Before this post turns into me being a complete blowhard, I'm very interested in what my fellow readers think about this idea of the male/female gaze of the reader affecting the interpretation of the novel.

2 comments:

Kristopher Mecholsky said...

Alana, you raise an interesting question, particularly for this novel. I love Verrocchio's David and noticed from the moment I saw it the effeminate way in which David stand's over Goliath's head. It's a wonderful visual interplay. Certainly it's an effort for me to try to look at art from a female perspective, and though I may try to give an unbiased critical approach, I inevitably have to come back to my own view of the world. How much of it is the male part specifically must be left open to debate. Perhaps because I am male, I look at the statue wondering about how it makes me feel about violence and masculinity and even male sexuality. And yet, living in a world that has historically been so male-centered, I don't notice implicit preferences to "my" gaze.

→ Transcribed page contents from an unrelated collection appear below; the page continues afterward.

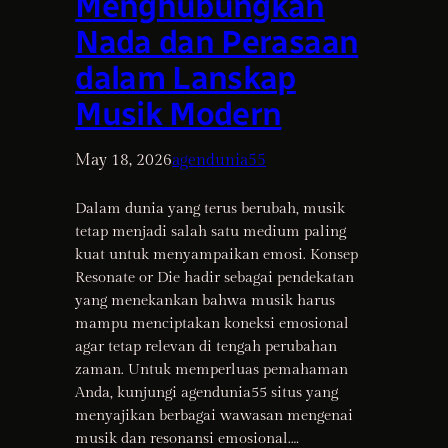
Menghubungkan
Nada dan Perasaan
dalam Lanskap
Musik Modern
May 18, 2026
agendunia55
Dalam dunia yang terus berubah, musik
tetap menjadi salah satu medium paling
kuat untuk menyampaikan emosi. Konsep
Resonate or Die hadir sebagai pendekatan
yang menekankan bahwa musik harus
mampu menciptakan koneksi emosional
agar tetap relevan di tengah perubahan
zaman. Untuk memperluas pemahaman
Anda, kunjungi agendunia55 situs yang
menyajikan berbagai wawasan mengenai
musik dan resonansi emosional.…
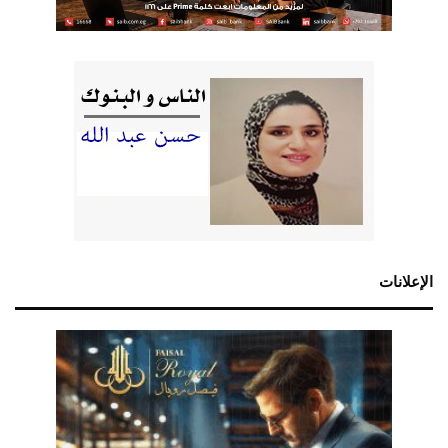
الإعلانات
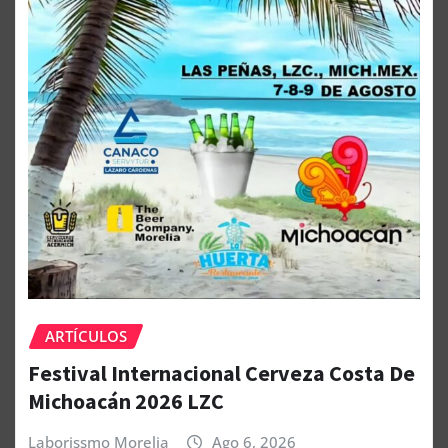
ARTÍCULOS
Festival Internacional Cerveza Costa De
Michoacán 2026 LZC
Laborissmo Morelia
Ago 6, 2026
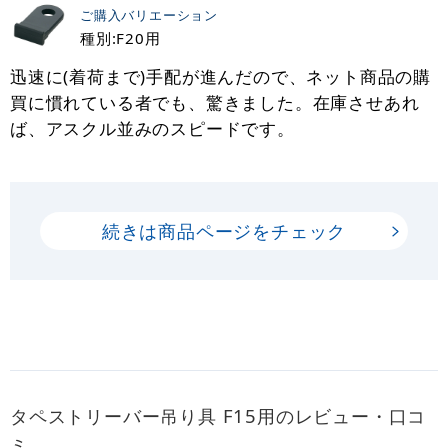
ご購入バリエーション
種別:F20用
迅速に(着荷まで)手配が進んだので、ネット商品の購
買に慣れている者でも、驚きました。在庫させあれ
ば、アスクル並みのスピードです。
続きは商品ページをチェック
タペストリーバー吊り具 F15用のレビュー・口コ
ミ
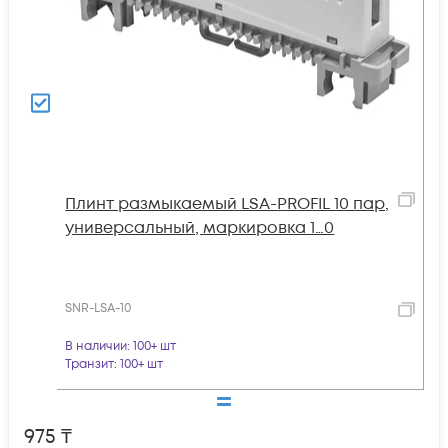
Плинт размыкаемый LSA-PROFIL 10 пар,
универсальный, маркировка 1…0
SNR-LSA-10
В наличии
: 100+ шт
Транзит
: 100+ шт
975
₸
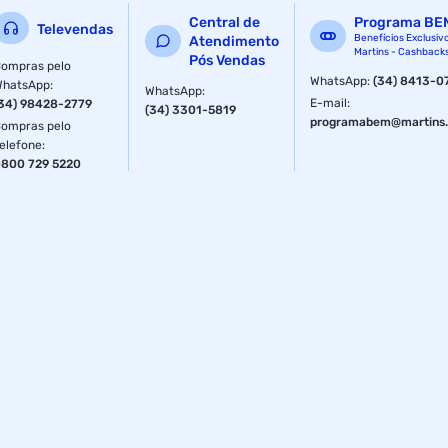
Central de
Programa BE
Televendas
Benefícios Exclusiv
Atendimento
Martins - Cashback
Pós Vendas
ompras pelo
WhatsApp
:
(34) 8413-0
WhatsApp
:
WhatsApp
:
E-mail
:
34) 98428-2779
(34) 3301-5819
programabem@martins.
ompras pelo
elefone
:
800 729 5220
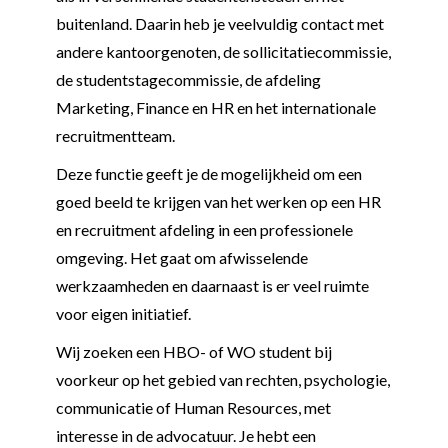
buitenland. Daarin heb je veelvuldig contact met
andere kantoorgenoten, de sollicitatiecommissie,
de studentstagecommissie, de afdeling
Marketing, Finance en HR en het internationale
recruitmentteam.
Deze functie geeft je de mogelijkheid om een
goed beeld te krijgen van het werken op een HR
en recruitment afdeling in een professionele
omgeving. Het gaat om afwisselende
werkzaamheden en daarnaast is er veel ruimte
voor eigen initiatief.
Wij zoeken een HBO- of WO student bij
voorkeur op het gebied van rechten, psychologie,
communicatie of Human Resources, met
interesse in de advocatuur. Je hebt een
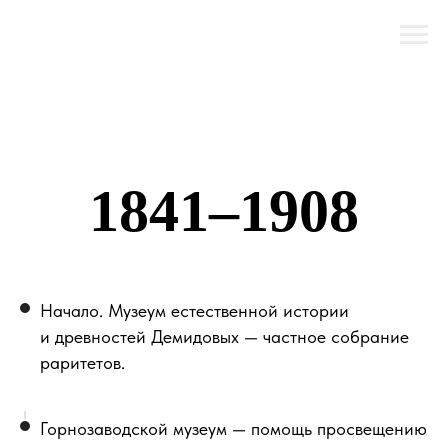
1841–1908
Начало. Музеум естественной истории
и древностей Демидовых — частное собрание
раритетов.
Горнозаводской музеум — помощь просвещению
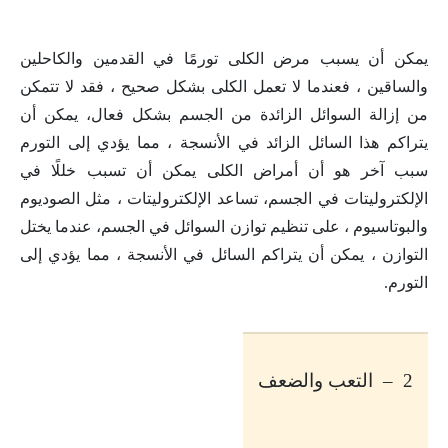
يمكن أن يسبب مرض الكلى تورمًا في القدمين والكاحلين
والساقين ، فعندما لا تعمل الكلى بشكل صحيح ، فقد لا تتمكن
من إزالة السوائل الزائدة من الجسم بشكل فعال، يمكن أن
يتراكم هذا السائل الزائد في الأنسجة ، مما يؤدي إلى التورم
سبب آخر هو أن أمراض الكلى يمكن أن تسبب خللًا في
الإلكتروليتات في الجسم، تساعد الإلكتروليتات ، مثل الصوديوم
والبوتاسيوم ، على تنظيم توازن السوائل في الجسم، عندما يختل
التوازن ، يمكن أن يتراكم السائل في الأنسجة ، مما يؤدي إلى
التورم.
2 – التعب والضعف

Reading Pamela, though, I am struck by the fact that the male author of the book is passing off comments on female and male action from a female perspective. As in many other genres when men try to present women, the viewer/audience tends to find a male fantasy of what the artist wants women to be like, rather than an objective view of what they are. My biggest issue with considering the "male gaze" is the implicit primacy given to the author's intention. In some ways the assumption that other interpretations are only from the male point of view is pure chauvinism, and yet it also assumes something about whom the author might be addressing his work. In Richardson's case, it's easy to view the work as his attempt to influence women, or his attempt to encourage male fantasies of how women are, but I find it more useful to ignore what Richardson might assume about his readership and more about what his work states. I'm actually intrigued by what Richardson presents about men in Pamela since there are a variety of men whom Richardson could write intimately and without much conjecture, unlike his unlikely, unrealistic heroine.

thowe said...

I think that Alana is definitely on to an important critical mytheme here--typically, we *do* tend to imagine "the gaze" as "the male gaze." This is a tradition in Western culture, however, that has in the past twenty years become visible as a discourse of power. Who gets to see? Who is seen? The nature of the individual agency there is clearly gendered--though I agree with Alana that we may not want to simply "agree."

Judith Fetterley, an important feminist critic, has coined the term "immasculation" to define the process whereby women learn to read as men, from a male perspective--and thereby privileging the attendant masculine values (order over disorder, activity over passivity, high over low, complex over simple, white over black, and so on). I wonder to what extent we can escape reading from a masculine perspective, especially--as Liana points out in her post--given the fact that Richardson is only dressing himself in Pamela.